* begin MATERIAL PROVIDED *

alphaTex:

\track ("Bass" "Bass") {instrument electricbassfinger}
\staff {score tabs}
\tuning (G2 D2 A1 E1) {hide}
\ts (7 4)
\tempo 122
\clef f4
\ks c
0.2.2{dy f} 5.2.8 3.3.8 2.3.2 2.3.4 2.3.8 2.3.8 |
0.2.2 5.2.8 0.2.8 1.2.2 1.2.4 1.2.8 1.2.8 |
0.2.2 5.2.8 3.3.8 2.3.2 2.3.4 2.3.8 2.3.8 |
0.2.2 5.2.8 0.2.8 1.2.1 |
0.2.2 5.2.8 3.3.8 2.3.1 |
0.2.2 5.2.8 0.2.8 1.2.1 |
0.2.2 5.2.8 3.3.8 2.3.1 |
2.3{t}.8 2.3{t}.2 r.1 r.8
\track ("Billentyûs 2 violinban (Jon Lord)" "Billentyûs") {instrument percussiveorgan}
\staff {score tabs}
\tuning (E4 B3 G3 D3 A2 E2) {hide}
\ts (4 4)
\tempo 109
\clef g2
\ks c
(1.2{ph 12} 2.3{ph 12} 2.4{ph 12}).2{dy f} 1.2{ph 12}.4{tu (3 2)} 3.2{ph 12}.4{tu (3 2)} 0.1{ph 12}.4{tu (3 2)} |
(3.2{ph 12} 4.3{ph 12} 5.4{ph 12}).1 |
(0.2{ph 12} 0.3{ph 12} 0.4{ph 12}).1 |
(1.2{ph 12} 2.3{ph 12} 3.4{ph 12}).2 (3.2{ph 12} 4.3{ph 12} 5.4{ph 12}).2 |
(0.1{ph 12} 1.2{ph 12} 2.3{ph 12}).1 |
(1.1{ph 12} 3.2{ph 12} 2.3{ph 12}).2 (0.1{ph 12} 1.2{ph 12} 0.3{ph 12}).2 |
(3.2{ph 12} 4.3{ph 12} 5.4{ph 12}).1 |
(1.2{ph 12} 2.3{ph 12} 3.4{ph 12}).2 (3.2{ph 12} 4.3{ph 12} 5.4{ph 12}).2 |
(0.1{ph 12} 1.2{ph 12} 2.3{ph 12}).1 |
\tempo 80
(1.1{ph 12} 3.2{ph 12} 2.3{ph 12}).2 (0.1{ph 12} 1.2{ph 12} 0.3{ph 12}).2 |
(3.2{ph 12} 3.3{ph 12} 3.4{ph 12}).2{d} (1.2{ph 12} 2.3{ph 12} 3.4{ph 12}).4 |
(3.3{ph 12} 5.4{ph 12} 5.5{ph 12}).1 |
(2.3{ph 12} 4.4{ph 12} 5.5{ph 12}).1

* end MATERIAL PROVIDED *

YOUR INSTRUCTIONS |
Pull out every line in the rows above that contains the string "hide". The match is case-sensitive.

RESPONSE |
\tuning (G2 D2 A1 E1) {hide}
\tuning (E4 B3 G3 D3 A2 E2) {hide}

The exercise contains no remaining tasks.